President John Magufuli declared a period of mourning through Monday following the deadly blast near the town of Morogoro, west of Dar es Salaam.
He will be represented at the funerals by Prime Minister Kassim Majaliwa, an official statement said.
The burials will start Sunday afternoon, Parliamentary Affairs Minister Jenista Mhagama announced during the morning after relatives identified the dead.
“We’re currently mourning the loss of 69 people, the last of whom died while being transferred by helicopter to the national hospital in Dar es Salaam,” Majaliwa told residents in comments broadcast on Tanzanian television.
The number of injured stood at 66, he said.
Thirty-nine seriously hurt patients had been taken to hospital in Dar es Salaam while the others were being treated in Morogoro, 200 kilometres (125 miles) west of the economic capital of Tanzania.
Footage from the scene showed the truck engulfed in flames and huge clouds of black smoke, with charred bodies. The burnt-out remains of motorcycle taxis lie scattered on the ground among scorched trees.
A video posted on social media showed dozens of people carrying yellow jerricans around the truck.
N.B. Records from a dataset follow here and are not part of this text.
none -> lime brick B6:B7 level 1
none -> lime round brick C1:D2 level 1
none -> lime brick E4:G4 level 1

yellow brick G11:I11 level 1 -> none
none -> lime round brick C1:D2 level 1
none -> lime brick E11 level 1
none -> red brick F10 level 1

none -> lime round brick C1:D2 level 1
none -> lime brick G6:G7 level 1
President Magufuli called Saturday for people to stop the dangerous practice of stealing fuel in such a way, a common event in many poor parts of Africa.
Magufuli issued a statement saying he was “very shocked” by the looting of fuel from damaged vehicles.
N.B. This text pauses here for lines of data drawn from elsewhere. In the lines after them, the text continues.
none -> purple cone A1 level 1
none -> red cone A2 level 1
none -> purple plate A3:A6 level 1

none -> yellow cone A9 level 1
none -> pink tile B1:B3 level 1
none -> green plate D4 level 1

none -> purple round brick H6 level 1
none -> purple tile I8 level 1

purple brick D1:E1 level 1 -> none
“There are vehicles that carry dangerous fuel oil, as in this case in Morogoro, there are others that carry toxic chemicals or explosives, let’s stop this practice, please,” he said.
Last month, 45 people were killed and more than 100 injured in central Nigeria when a petrol tanker crashed and then exploded as people tried to take the fuel.
Among the deadliest such disasters, 292 people lost their lives in the eastern Democratic Republic of Congo in July 2010, and in September 2015 at least 203 people died the South Sudan town of Maridi.